◆ DATA SHOWN

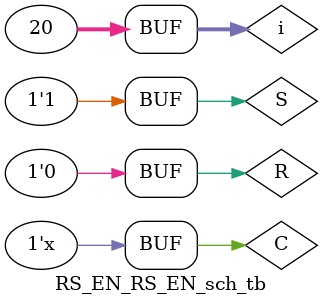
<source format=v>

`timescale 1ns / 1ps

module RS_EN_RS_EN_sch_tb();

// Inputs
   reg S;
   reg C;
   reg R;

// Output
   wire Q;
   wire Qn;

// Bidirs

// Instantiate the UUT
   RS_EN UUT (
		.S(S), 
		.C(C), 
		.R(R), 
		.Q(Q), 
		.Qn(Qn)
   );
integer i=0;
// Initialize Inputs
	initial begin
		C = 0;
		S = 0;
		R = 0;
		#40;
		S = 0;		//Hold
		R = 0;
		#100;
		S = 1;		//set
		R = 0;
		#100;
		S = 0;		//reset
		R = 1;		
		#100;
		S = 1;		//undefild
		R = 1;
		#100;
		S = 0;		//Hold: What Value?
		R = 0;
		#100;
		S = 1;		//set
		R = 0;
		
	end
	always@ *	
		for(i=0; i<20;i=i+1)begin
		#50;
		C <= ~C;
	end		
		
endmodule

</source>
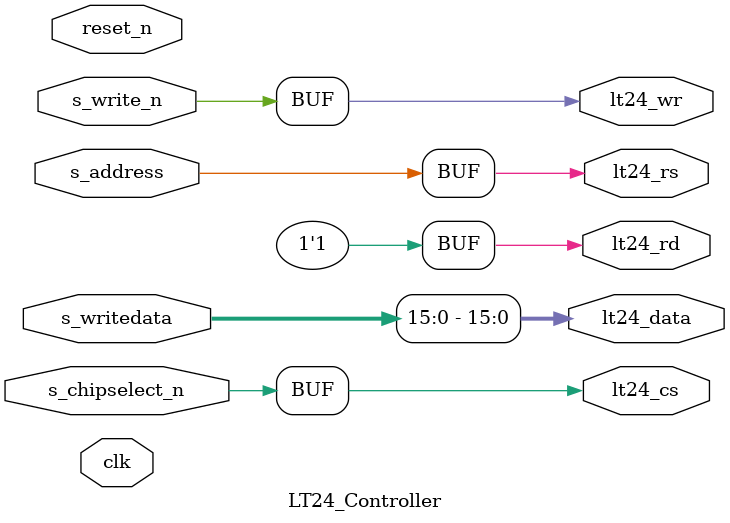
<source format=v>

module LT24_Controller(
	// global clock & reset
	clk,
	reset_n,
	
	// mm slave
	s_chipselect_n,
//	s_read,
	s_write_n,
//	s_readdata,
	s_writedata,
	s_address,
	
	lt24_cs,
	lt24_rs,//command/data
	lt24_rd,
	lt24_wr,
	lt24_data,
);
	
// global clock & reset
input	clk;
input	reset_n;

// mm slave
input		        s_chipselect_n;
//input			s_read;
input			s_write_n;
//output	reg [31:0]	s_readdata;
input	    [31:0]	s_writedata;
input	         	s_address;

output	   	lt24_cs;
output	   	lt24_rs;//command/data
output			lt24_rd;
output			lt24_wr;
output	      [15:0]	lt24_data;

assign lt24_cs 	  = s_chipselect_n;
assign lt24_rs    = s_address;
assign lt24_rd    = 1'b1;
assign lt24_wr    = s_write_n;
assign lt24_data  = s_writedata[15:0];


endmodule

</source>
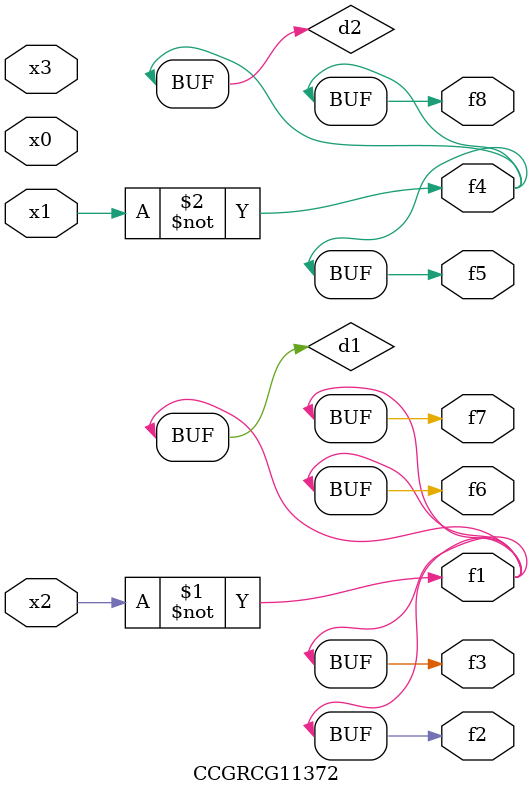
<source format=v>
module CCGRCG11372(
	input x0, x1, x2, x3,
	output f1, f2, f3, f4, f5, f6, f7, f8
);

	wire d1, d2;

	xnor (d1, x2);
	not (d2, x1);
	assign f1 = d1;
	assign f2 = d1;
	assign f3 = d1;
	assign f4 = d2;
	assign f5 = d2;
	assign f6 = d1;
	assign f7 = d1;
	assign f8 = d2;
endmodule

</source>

◆ TASK DETAILS
Reproduce each line above precisely, with no pictures.

◆ EXPECTED ANSWER
<source format=v>

`timescale 1ns / 1ps

module RS_EN_RS_EN_sch_tb();

// Inputs
   reg S;
   reg C;
   reg R;

// Output
   wire Q;
   wire Qn;

// Bidirs

// Instantiate the UUT
   RS_EN UUT (
		.S(S), 
		.C(C), 
		.R(R), 
		.Q(Q), 
		.Qn(Qn)
   );
integer i=0;
// Initialize Inputs
	initial begin
		C = 0;
		S = 0;
		R = 0;
		#40;
		S = 0;		//Hold
		R = 0;
		#100;
		S = 1;		//set
		R = 0;
		#100;
		S = 0;		//reset
		R = 1;		
		#100;
		S = 1;		//undefild
		R = 1;
		#100;
		S = 0;		//Hold: What Value?
		R = 0;
		#100;
		S = 1;		//set
		R = 0;
		
	end
	always@ *	
		for(i=0; i<20;i=i+1)begin
		#50;
		C <= ~C;
	end		
		
endmodule

</source>
<source format=v>

module LT24_Controller(
	// global clock & reset
	clk,
	reset_n,
	
	// mm slave
	s_chipselect_n,
//	s_read,
	s_write_n,
//	s_readdata,
	s_writedata,
	s_address,
	
	lt24_cs,
	lt24_rs,//command/data
	lt24_rd,
	lt24_wr,
	lt24_data,
);
	
// global clock & reset
input	clk;
input	reset_n;

// mm slave
input		        s_chipselect_n;
//input			s_read;
input			s_write_n;
//output	reg [31:0]	s_readdata;
input	    [31:0]	s_writedata;
input	         	s_address;

output	   	lt24_cs;
output	   	lt24_rs;//command/data
output			lt24_rd;
output			lt24_wr;
output	      [15:0]	lt24_data;

assign lt24_cs 	  = s_chipselect_n;
assign lt24_rs    = s_address;
assign lt24_rd    = 1'b1;
assign lt24_wr    = s_write_n;
assign lt24_data  = s_writedata[15:0];


endmodule

</source>
<source format=v>
module CCGRCG11372(
	input x0, x1, x2, x3,
	output f1, f2, f3, f4, f5, f6, f7, f8
);

	wire d1, d2;

	xnor (d1, x2);
	not (d2, x1);
	assign f1 = d1;
	assign f2 = d1;
	assign f3 = d1;
	assign f4 = d2;
	assign f5 = d2;
	assign f6 = d1;
	assign f7 = d1;
	assign f8 = d2;
endmodule

</source>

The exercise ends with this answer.